Microglia are both a source and target of extracellular cyclophilin A
Gurkiran Kaur Flora,
Ryan S. Anderton,
Bruno P. Meloni,
Gilles J. Guillemin,
Neville W. Knuckey,
Gabriella MacDougall,
Vance Matthews,
Sherif Boulos
Affiliations
Gurkiran Kaur Flora
Centre for Neuromuscular and Neurological Disorders, University of Western Australia, Australia; Perron Institute for Neurological and Translational Sciences, QEII Medical Centre, Nedlands, Western Australia, Australia; Corresponding author.
Ryan S. Anderton
Centre for Neuromuscular and Neurological Disorders, University of Western Australia, Australia; Perron Institute for Neurological and Translational Sciences, QEII Medical Centre, Nedlands, Western Australia, Australia; School of Health Sciences and Institute for Health Research, Fremantle, University of Notre Dame Australia, Australia
Bruno P. Meloni
Centre for Neuromuscular and Neurological Disorders, University of Western Australia, Australia; Perron Institute for Neurological and Translational Sciences, QEII Medical Centre, Nedlands, Western Australia, Australia; Department of Neurosurgery, Sir Charles Gairdner Hospital, Hospital Avenue, Nedlands, Western Australia, Australia
Gilles J. Guillemin
Neuroinflammation Group, Faculty of Medicine and Health Sciences, 2 Technology Place, Macquarie University, New South Wales, Australia
Neville W. Knuckey
Centre for Neuromuscular and Neurological Disorders, University of Western Australia, Australia; Perron Institute for Neurological and Translational Sciences, QEII Medical Centre, Nedlands, Western Australia, Australia; Department of Neurosurgery, Sir Charles Gairdner Hospital, Hospital Avenue, Nedlands, Western Australia, Australia
Gabriella MacDougall
Perron Institute for Neurological and Translational Sciences, QEII Medical Centre, Nedlands, Western Australia, Australia; School of Health Sciences and Institute for Health Research, Fremantle, University of Notre Dame Australia, Australia
Vance Matthews
School of Biomedical Sciences, University of Western Australia, Perth, Western Australia, Australia
Sherif Boulos
Perron Institute for Neurological and Translational Sciences, QEII Medical Centre, Nedlands, Western Australia, Australia
Glioblastoma (GBM) are lethal primary brain tumours whose pathogenesis is aided, at least partly, via a pro-tumorigenic microenvironment.
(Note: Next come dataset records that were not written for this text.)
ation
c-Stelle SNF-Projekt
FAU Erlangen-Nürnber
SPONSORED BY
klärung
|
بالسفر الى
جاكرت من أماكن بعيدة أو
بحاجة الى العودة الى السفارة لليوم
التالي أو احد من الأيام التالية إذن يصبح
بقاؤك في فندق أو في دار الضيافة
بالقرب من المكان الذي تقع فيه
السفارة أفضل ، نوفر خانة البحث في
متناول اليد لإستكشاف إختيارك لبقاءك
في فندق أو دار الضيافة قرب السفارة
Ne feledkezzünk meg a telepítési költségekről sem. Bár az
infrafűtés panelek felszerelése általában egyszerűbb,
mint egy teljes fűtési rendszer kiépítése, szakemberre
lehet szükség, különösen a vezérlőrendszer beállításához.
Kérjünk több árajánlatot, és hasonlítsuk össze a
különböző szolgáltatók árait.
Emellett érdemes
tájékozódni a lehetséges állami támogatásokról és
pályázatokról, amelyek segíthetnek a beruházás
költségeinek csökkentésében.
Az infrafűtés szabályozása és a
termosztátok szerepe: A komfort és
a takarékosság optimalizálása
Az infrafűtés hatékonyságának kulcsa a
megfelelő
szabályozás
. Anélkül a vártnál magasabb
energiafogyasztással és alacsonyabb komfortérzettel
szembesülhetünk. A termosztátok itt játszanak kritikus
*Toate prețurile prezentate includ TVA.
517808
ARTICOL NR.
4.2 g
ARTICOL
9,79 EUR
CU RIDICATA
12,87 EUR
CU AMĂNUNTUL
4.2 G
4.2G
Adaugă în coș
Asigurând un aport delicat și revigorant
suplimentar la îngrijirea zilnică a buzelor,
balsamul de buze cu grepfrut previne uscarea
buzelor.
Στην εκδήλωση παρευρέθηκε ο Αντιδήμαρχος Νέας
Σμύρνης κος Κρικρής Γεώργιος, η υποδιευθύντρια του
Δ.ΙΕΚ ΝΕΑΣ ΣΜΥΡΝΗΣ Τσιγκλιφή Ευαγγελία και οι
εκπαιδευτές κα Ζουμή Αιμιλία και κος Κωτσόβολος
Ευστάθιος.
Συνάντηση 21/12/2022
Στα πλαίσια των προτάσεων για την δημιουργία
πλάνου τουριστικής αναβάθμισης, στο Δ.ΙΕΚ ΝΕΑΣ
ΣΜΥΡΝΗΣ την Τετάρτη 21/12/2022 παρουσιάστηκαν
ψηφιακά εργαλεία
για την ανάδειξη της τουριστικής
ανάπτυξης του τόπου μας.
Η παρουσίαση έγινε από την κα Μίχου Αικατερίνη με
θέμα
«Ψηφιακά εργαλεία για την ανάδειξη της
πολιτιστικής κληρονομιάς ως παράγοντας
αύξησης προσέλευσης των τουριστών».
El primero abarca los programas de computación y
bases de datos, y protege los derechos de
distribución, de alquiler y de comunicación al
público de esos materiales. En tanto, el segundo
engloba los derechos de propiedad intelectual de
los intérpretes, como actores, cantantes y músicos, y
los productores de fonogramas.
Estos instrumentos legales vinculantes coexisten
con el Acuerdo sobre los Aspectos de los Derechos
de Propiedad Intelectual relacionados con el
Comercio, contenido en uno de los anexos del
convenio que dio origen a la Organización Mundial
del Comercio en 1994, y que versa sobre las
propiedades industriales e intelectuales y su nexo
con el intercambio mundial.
This study investigated whether microglia, a cell component of the GBM microenvironment, mediates pro-tumorigenic properties via the action of cyclophilin A (CypA), a potent secretable chemokine and cytoprotectant that signals via the cell surface receptor, CD147. To this end, intracellular and secreted CypA expression was assessed in human primary microglia and BV2 microglial cells treated with the endotoxin, lipopolysaccharide (LPS) and the oxidative stress inducer, LY83583. We report that human primary microglia and BV2 microglia both express CypA and CD147, and that BV2 microglial cells secrete CypA in response to pro-inflammatory and oxidative stimuli. We also demonstrate for the first time that recombinant CypA (rCypA; 1nM–1000nM) dose-dependently increased wound healing and reduced basal cell death in BV2 microglial cells. To determine the cell–signalling pathways involved, we probed microglial cell lysates for changes in ERK1/2 and AKT phosphorylation, IκB degradation, and IL-6 secretion using Western blot and ELISA analysis. In summary, BV2 microglial cells secrete CypA in response to inflammatory and oxidative stress, and that rCypA increases cell viability and chemotaxis. Our findings suggest that rCypA is a pro-survival chemokine for microglia that may influence the GBM tumour microenvironment.